Records taken from a data source:

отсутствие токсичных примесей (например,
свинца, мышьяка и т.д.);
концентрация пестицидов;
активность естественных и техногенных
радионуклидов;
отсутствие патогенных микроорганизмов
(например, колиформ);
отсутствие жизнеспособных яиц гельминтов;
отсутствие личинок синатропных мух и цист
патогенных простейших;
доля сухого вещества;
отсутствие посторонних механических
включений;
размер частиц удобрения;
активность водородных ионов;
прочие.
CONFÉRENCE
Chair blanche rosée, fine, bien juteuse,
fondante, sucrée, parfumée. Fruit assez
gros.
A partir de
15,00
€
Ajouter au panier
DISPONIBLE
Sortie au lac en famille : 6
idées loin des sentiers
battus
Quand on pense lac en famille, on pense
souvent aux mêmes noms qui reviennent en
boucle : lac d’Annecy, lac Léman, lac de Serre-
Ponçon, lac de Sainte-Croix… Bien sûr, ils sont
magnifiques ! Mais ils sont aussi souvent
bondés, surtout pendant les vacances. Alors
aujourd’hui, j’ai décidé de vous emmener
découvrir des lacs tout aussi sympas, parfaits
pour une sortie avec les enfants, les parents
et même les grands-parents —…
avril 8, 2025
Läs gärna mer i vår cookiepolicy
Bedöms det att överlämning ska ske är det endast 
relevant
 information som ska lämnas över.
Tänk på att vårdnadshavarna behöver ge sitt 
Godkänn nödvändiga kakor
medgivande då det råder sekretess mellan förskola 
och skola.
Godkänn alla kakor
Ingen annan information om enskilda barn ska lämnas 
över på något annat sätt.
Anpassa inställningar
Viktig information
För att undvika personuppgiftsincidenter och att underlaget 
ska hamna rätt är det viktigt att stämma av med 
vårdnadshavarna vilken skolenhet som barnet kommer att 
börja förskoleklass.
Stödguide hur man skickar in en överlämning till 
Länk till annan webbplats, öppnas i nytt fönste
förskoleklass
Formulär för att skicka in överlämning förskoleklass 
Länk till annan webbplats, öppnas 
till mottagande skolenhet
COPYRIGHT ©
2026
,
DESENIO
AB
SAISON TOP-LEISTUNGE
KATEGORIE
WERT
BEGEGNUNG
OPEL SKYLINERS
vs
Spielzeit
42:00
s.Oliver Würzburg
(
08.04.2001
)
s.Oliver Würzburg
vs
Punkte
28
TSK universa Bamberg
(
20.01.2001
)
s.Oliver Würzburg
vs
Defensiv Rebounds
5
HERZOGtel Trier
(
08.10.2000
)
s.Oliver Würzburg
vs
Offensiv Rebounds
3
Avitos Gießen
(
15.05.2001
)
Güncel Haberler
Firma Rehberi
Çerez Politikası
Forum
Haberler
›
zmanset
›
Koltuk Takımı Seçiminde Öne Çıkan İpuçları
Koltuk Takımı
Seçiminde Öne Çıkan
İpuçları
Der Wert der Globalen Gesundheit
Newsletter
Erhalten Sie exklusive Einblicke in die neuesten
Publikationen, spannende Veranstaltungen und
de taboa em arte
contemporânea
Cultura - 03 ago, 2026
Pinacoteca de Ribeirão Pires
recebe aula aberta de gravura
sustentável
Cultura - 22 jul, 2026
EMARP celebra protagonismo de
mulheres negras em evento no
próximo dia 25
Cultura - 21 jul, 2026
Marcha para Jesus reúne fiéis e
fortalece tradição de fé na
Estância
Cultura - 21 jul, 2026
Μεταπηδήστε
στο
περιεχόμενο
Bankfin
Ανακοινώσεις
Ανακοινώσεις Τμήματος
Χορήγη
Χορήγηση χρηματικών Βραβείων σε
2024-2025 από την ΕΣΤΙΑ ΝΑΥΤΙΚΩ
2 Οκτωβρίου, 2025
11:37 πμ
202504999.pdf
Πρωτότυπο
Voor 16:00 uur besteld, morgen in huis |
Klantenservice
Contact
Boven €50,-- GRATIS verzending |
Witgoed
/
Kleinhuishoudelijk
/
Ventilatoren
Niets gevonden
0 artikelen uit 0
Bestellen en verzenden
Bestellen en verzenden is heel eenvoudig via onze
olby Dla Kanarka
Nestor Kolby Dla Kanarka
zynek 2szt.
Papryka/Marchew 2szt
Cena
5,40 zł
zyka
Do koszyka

Required work: Reproduce every line of the listing above word for word, keeping each line break where it falls.

Problem solution:
отсутствие токсичных примесей (например,
свинца, мышьяка и т.д.);
концентрация пестицидов;
активность естественных и техногенных
радионуклидов;
отсутствие патогенных микроорганизмов
(например, колиформ);
отсутствие жизнеспособных яиц гельминтов;
отсутствие личинок синатропных мух и цист
патогенных простейших;
доля сухого вещества;
отсутствие посторонних механических
включений;
размер частиц удобрения;
активность водородных ионов;
прочие.
CONFÉRENCE
Chair blanche rosée, fine, bien juteuse,
fondante, sucrée, parfumée. Fruit assez
gros.
A partir de
15,00
€
Ajouter au panier
DISPONIBLE
Sortie au lac en famille : 6
idées loin des sentiers
battus
Quand on pense lac en famille, on pense
souvent aux mêmes noms qui reviennent en
boucle : lac d’Annecy, lac Léman, lac de Serre-
Ponçon, lac de Sainte-Croix… Bien sûr, ils sont
magnifiques ! Mais ils sont aussi souvent
bondés, surtout pendant les vacances. Alors
aujourd’hui, j’ai décidé de vous emmener
découvrir des lacs tout aussi sympas, parfaits
pour une sortie avec les enfants, les parents
et même les grands-parents —…
avril 8, 2025
Läs gärna mer i vår cookiepolicy
Bedöms det att överlämning ska ske är det endast 
relevant
 information som ska lämnas över.
Tänk på att vårdnadshavarna behöver ge sitt 
Godkänn nödvändiga kakor
medgivande då det råder sekretess mellan förskola 
och skola.
Godkänn alla kakor
Ingen annan information om enskilda barn ska lämnas 
över på något annat sätt.
Anpassa inställningar
Viktig information
För att undvika personuppgiftsincidenter och att underlaget 
ska hamna rätt är det viktigt att stämma av med 
vårdnadshavarna vilken skolenhet som barnet kommer att 
börja förskoleklass.
Stödguide hur man skickar in en överlämning till 
Länk till annan webbplats, öppnas i nytt fönste
förskoleklass
Formulär för att skicka in överlämning förskoleklass 
Länk till annan webbplats, öppnas 
till mottagande skolenhet
COPYRIGHT ©
2026
,
DESENIO
AB
SAISON TOP-LEISTUNGE
KATEGORIE
WERT
BEGEGNUNG
OPEL SKYLINERS
vs
Spielzeit
42:00
s.Oliver Würzburg
(
08.04.2001
)
s.Oliver Würzburg
vs
Punkte
28
TSK universa Bamberg
(
20.01.2001
)
s.Oliver Würzburg
vs
Defensiv Rebounds
5
HERZOGtel Trier
(
08.10.2000
)
s.Oliver Würzburg
vs
Offensiv Rebounds
3
Avitos Gießen
(
15.05.2001
)
Güncel Haberler
Firma Rehberi
Çerez Politikası
Forum
Haberler
›
zmanset
›
Koltuk Takımı Seçiminde Öne Çıkan İpuçları
Koltuk Takımı
Seçiminde Öne Çıkan
İpuçları
Der Wert der Globalen Gesundheit
Newsletter
Erhalten Sie exklusive Einblicke in die neuesten
Publikationen, spannende Veranstaltungen und
de taboa em arte
contemporânea
Cultura - 03 ago, 2026
Pinacoteca de Ribeirão Pires
recebe aula aberta de gravura
sustentável
Cultura - 22 jul, 2026
EMARP celebra protagonismo de
mulheres negras em evento no
próximo dia 25
Cultura - 21 jul, 2026
Marcha para Jesus reúne fiéis e
fortalece tradição de fé na
Estância
Cultura - 21 jul, 2026
Μεταπηδήστε
στο
περιεχόμενο
Bankfin
Ανακοινώσεις
Ανακοινώσεις Τμήματος
Χορήγη
Χορήγηση χρηματικών Βραβείων σε
2024-2025 από την ΕΣΤΙΑ ΝΑΥΤΙΚΩ
2 Οκτωβρίου, 2025
11:37 πμ
202504999.pdf
Πρωτότυπο
Voor 16:00 uur besteld, morgen in huis |
Klantenservice
Contact
Boven €50,-- GRATIS verzending |
Witgoed
/
Kleinhuishoudelijk
/
Ventilatoren
Niets gevonden
0 artikelen uit 0
Bestellen en verzenden
Bestellen en verzenden is heel eenvoudig via onze
olby Dla Kanarka
Nestor Kolby Dla Kanarka
zynek 2szt.
Papryka/Marchew 2szt
Cena
5,40 zł
zyka
Do koszyka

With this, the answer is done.